You are doing that test in isolation of two things that are being proposed: 1) The P cores gain back the transistors used to support HT and spend that on ST improvement. 2) Some (in this case, a pair) of the P cores are replaced with E-cores.
In your case, you have 8 P cores performing at speed 1, 16 E cores performing at speed ~.7, and 8 HT threads performing at about .1 exchange two of those P cores for 8 more E cores. Use the available transistors from HT to instead make the P cores 10% faster. That gives you 6 * 1.1=6.6, 24 * .7= 16.8 with a total of 23.4. Your current processor has 8 + 11.2 + (8 * .1)=20
Those are rough numbers, and are highly situationally dependent, but, the point is that by sacrificing 2 performance cores and HT on the performance cores, you gain space for 8 additional E cores. That's exchanging two hardware cores for 8 that are roughly 70% as good. You also gain performance on the P cores. Now, you also have a processor that is even faster in lightly threaded loads, including games if that's important to you, and also faster in heavy MT loads.

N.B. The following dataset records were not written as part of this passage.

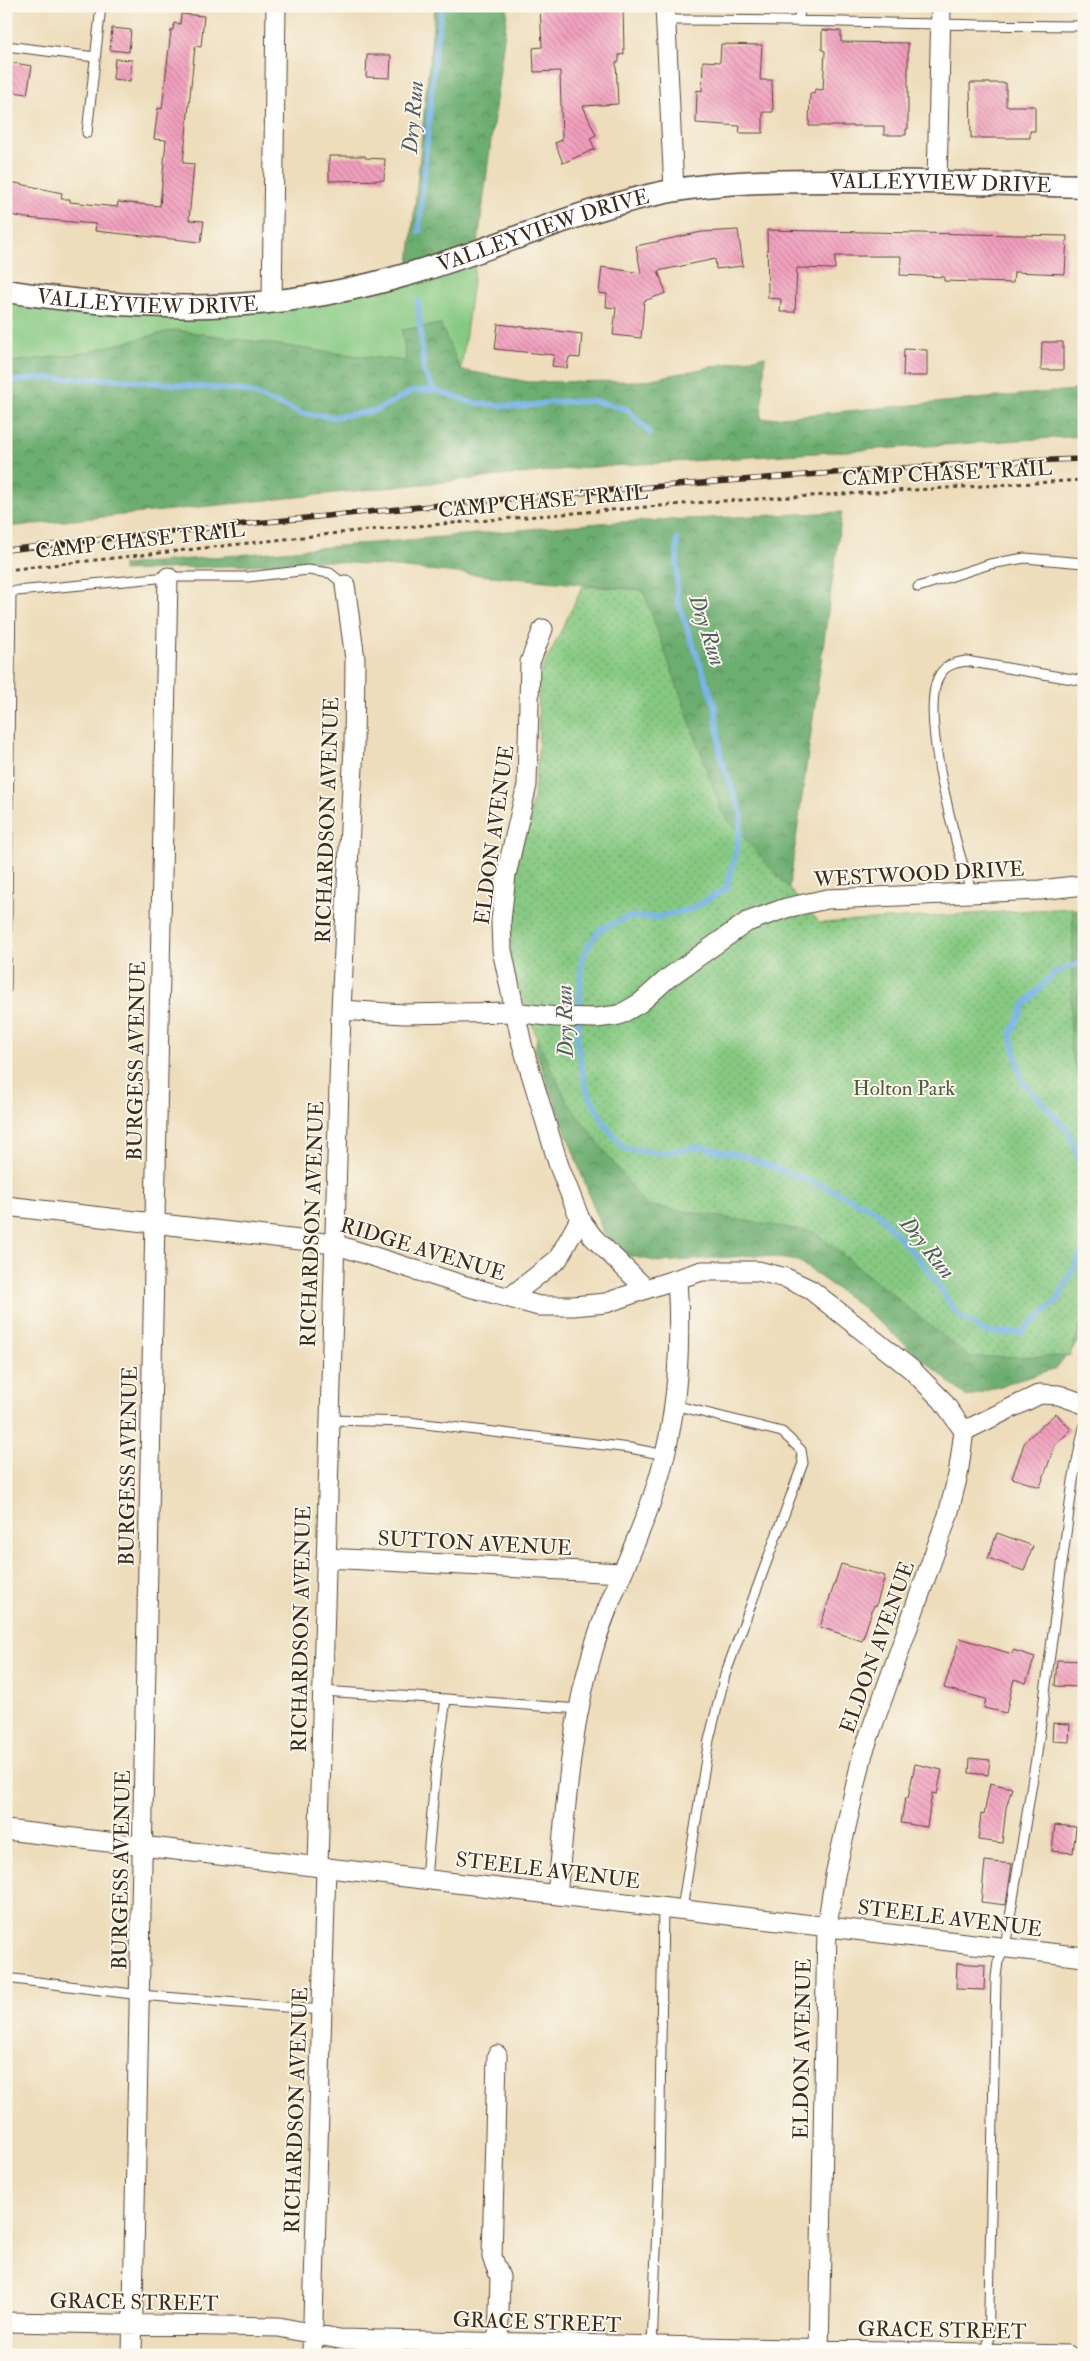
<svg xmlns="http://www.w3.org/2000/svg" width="1090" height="2361" font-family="'IM FELL Double Pica',serif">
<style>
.green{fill:#86c982;stroke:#607a50}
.forest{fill:url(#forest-crowns);stroke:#546c47}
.park{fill:url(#park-dots);stroke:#607a50}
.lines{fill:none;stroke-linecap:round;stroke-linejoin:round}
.stream{stroke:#79b4ea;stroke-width:5.5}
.building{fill:url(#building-back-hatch)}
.service-casing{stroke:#564536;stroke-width:11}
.minor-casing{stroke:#564536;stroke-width:21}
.tertiary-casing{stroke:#564536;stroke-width:25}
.path{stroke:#564536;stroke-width:3;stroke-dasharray:4 4;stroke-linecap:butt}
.service{stroke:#fff;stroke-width:9}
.minor{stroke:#fff;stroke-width:19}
.tertiary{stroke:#fff;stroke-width:22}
.rail-casing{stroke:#3b2a1e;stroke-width:5.5}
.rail{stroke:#fbf7ec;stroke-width:4;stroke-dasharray:11;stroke-linecap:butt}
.labels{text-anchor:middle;stroke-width:4;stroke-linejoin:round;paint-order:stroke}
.street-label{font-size:21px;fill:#3b2a1e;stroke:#fbf7ec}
.park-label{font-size:21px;fill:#525a3c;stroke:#fbf7ec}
.water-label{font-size:22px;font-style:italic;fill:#515a65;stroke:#fbf7ec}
</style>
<defs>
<pattern id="forest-crowns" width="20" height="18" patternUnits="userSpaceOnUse" patternTransform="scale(1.25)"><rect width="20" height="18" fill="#6cad70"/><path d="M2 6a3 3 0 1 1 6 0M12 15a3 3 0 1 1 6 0" fill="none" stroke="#5a8d5b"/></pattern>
<pattern id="park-dots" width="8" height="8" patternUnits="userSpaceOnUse" patternTransform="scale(1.25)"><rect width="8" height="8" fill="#86c982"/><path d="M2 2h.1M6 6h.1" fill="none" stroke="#6fa36a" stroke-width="1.8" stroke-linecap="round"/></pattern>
<pattern id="building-back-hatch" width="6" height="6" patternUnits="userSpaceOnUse" patternTransform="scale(1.25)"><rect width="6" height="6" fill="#f29fbe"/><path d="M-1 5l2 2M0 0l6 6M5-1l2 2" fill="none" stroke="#c5829a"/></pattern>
</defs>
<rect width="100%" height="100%" fill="#fbf7ec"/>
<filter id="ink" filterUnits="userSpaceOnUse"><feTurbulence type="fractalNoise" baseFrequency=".02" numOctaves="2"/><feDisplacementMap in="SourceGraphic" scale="10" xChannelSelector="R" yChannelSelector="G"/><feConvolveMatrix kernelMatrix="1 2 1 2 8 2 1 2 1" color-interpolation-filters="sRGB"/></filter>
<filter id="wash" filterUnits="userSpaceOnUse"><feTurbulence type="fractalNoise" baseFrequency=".0096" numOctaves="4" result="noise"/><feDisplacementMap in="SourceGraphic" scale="20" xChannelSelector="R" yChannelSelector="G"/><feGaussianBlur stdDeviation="1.12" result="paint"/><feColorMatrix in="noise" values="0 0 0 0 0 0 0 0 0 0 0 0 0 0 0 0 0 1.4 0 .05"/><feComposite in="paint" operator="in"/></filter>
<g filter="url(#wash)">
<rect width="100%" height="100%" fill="#edddbb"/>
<path class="green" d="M477,251L461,370L342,354H78L6,363V291L217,307Z"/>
<path class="forest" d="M435,6H508L477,251L408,274Z
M440,324L461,370L529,382L642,381L765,356L761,419L1084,389V436L578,468L6,527V363L78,354L175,330L342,354L406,361L402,330Z
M842,512L789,889L638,945L643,590L330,561L123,571V565L600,523Z
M1084,907V1006L1081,1034L1084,1042V1336L1056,1368L967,1397L858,1304L798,1261L758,1255L660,1262L629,1256L603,1232L535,1049L537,1038L595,1037Z"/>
<path class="park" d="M583,586L643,590L723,815L820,923L1073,908L1070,1051L1084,1092V1318L1069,1356L969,1357L815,1232L645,1205L567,1101L537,1038L511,965L509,898L534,795L539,744L538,678Z"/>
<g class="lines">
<path class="stream" d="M419,232L435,51L442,6
M418,301L424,371L434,390
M6,382L37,378L114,379L246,391L300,413L333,417L375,411L413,391L434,390L474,403L519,407L552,402L594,401L627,409L650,433
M677,539V600L715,706L721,759L742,815L736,853L726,889L691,909L659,917H628L599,930L582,957L577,1041L585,1086L606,1126L625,1149L661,1153L700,1147L744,1156L830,1189L876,1211L928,1270L957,1314L985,1332L1020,1333L1058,1300L1084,1246
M1084,962L1055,972L1025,1004L1011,1035L1022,1081L1068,1130L1083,1173L1084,1197"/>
</g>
<g id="blocks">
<path class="building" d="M540,6H623L624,54L619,55V62H616L618,104L583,106L596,135L590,138L595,149L563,163L555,143L562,140L560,71L534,72L533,48L542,47Z
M181,14L204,16L201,47L195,46L183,163L194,164L189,220L204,221L201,242L95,231L96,224L26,218L6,214V181L62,193L61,199H70V202L117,207L118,202L160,206L166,140L154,139L158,108L162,109L171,30H173L174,23L180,24Z
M112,28L131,30L129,52L110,50Z
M822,30L841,31V42L908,43V129H906V135H884V126H809L810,93L814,94L815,89L823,90L825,51L822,50Z
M721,44L762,45L760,80H772L773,112H763V133H739L740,126L696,123L697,90L702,91L703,61L720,62Z
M367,55H391L390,78L366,77Z
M115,59L132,60L130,81L113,79Z
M8,62L32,66L27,94L6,91Z
M970,83H1006V106H1035V131H1030V138H971Z
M329,156H365V158L385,159L384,180L329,181Z
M738,230L743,266L716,269L715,259L658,271L666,293L644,301L641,338L613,335L616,308L606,307L607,294L599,293L602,267L641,273L636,246L702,232Z
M767,230L1067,236L1065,274L1014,272L1013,283L944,281V277L900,275L901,256H835V269L797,268L795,312H780L781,299L768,298Z
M498,324L582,334L580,358L569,357L567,368L552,366L554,355L495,349Z
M1042,342H1063V370H1041Z
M904,349L927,350V376H903Z
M1056,1413L1071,1430L1055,1445L1040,1487L1012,1478L1025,1441Z
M997,1533L1033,1546L1024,1571L988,1558Z
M841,1564L885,1576L876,1606L874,1605L862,1641L820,1627Z
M960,1638L1012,1654L1013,1650L1035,1657L1026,1683L1014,1679L1006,1713L984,1708L986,1699L944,1688Z
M1057,1660L1082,1661L1080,1687L1055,1686Z
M1053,1723L1070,1724L1069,1742L1052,1741Z
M970,1758L990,1760L988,1775L969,1773Z
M915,1764L942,1770L937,1794L932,1793L927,1827L901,1823L905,1798H908Z
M990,1783L1012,1788L1006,1808L1002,1843L978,1840L981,1814L984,1815Z
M1055,1825L1076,1827L1073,1853L1052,1851Z
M985,1861L1012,1864L1006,1905L981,1902Z
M957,1963L985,1965L984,1990L956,1989Z"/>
</g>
</g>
<g filter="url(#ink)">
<use href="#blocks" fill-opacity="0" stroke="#564536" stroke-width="1"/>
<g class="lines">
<defs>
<path id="service" d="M799,19L800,6
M666,20C805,19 944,26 1084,26
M6,46L95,57
M87,133L101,6
M918,587L990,564L1025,558L1084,563
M6,592L168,577H248L308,570L330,573L345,585
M972,893C957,850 920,718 938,678C944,665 954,663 966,661L1084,681
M6,989L11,592
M674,1405L782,1432L801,1450L803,1463L725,1675L709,1740L682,1909
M329,1420L408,1422L630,1448L665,1455
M322,1691L446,1699
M426,1878L436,1768L446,1699L579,1709
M6,1978L140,1995L322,2010
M652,2347L659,2178L663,1907
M988,2354L996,1977L998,1962L1005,1947L1037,1753L1073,1481L1084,1427"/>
<path id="minor" d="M665,6L674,190
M937,182L941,6
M272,302L276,6
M543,629L530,662L527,785L506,875L501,921L502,950L522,1044L559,1166L580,1219L593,1237L646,1289L702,1271H758L786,1278L811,1290L911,1369L942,1400L964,1431L958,1475L948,1515L863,1753L835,1875L827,1926L819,2355
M341,1010L404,1014L514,1012L556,1017L596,1018L619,1015L640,1003L668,978L747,922L786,908L827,899L1040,890L1084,885
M6,1206L334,1244L466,1286L539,1306H573L606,1303L646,1289
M509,1298L558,1259L580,1219
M964,1431L1040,1394L1059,1395L1084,1404
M326,1558L622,1573
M6,1830L1084,1957
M318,1866L341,1010L354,746L355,659L345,585
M557,1894C566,1814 569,1732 592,1654C607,1600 635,1550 653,1496C677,1427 682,1352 677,1279
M497,2055L492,2257L500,2277L498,2344
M6,2322L279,2327L339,2339L1068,2355
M132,2355L168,577
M312,2355L326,1867"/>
<g id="tertiary">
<path id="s1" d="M6,291C149,313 269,315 409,274C498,248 581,208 671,191C726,181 781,181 836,181C919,181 1001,184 1084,186"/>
</g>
</defs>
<use href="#service" class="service-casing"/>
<use href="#minor" class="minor-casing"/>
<use href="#tertiary" class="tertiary-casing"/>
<path class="path" d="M1080,166L1084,42
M6,570L357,531L707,502L1084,480"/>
<use href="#service" class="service"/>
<use href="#minor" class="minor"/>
<use href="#tertiary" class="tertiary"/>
<defs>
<path id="rail" d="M6,550C233,524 460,502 688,484C819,474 952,463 1084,459"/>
</defs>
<use href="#rail" class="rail-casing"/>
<use href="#rail" class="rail"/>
</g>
</g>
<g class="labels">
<g class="street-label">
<text dy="7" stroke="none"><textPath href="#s1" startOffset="952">VALLEYVIEW DRIVE</textPath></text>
<text dy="7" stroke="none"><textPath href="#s1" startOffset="548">VALLEYVIEW DRIVE</textPath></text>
<text dy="7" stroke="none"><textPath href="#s1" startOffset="142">VALLEYVIEW DRIVE</textPath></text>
<text transform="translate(947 473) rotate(-3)" y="7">CAMP CHASE TRAIL</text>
<text transform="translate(543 501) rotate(-5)" y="7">CAMP CHASE TRAIL</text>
<text transform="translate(140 540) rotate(-6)" y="7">CAMP CHASE TRAIL</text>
<text transform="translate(327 820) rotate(-88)" y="7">RICHARDSON AVENUE</text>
<text transform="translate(494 835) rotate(-82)" y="7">ELDON AVENUE</text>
<text transform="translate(919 874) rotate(-3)" y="7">WESTWOOD DRIVE</text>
<text transform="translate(136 1061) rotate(-89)" y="7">BURGESS AVENUE</text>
<text transform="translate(312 1224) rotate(-88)" y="7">RICHARDSON AVENUE</text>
<text transform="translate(423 1249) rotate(17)" y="7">RIDGE AVENUE</text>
<text transform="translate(128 1466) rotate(-89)" y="7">BURGESS AVENUE</text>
<text transform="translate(475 1543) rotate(3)" y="7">SUTTON AVENUE</text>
<text transform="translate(301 1629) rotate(-89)" y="7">RICHARDSON AVENUE</text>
<text transform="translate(877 1647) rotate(-70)" y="7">ELDON AVENUE</text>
<text transform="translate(121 1870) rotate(-89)" y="7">BURGESS AVENUE</text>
<text transform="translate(548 1870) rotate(7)" y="7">STEELE AVENUE</text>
<text transform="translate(950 1918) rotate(7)" y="7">STEELE AVENUE</text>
<text transform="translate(802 2049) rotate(-89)" y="7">ELDON AVENUE</text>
<text transform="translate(296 2110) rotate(-88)" y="7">RICHARDSON AVENUE</text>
<text transform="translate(134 2302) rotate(1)" y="7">GRACE STREET</text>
<text transform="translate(537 2322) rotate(2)" y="7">GRACE STREET</text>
<text transform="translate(942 2330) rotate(1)" y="7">GRACE STREET</text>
</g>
<g class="park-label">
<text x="904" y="1095">Holton Park</text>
</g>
<g class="water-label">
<text transform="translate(412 117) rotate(-85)" y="8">Dry Run</text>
<text transform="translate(708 630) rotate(72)" y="8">Dry Run</text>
<text transform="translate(564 1021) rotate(-91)" y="8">Dry Run</text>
<text transform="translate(928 1247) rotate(51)" y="8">Dry Run</text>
</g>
</g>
<rect width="1090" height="2361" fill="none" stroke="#fbf7ec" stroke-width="25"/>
</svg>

Your performance hit for disabling HT doesn't take into account the fact that the P cores would be FASTER without the HT circuitry, not because the HT circuitry itself imposes a significant penalty by it's existence, but because it takes up space and transistor budget that could go towards making the processor itself inherently faster for single threaded work. Consequently, they would have lower resource utilization, but, they would also generate less heat per unit of work performed in ST (unused resources are power gated in modern processors). That can be demonstrated now by disabling HT in most any modern processor and watching it's power draw and heat dissipation drop because it's using less of it's internal resources each clock. This means MORE power budget for the rest of the processor and the ability to sustain higher all-core clocks under load.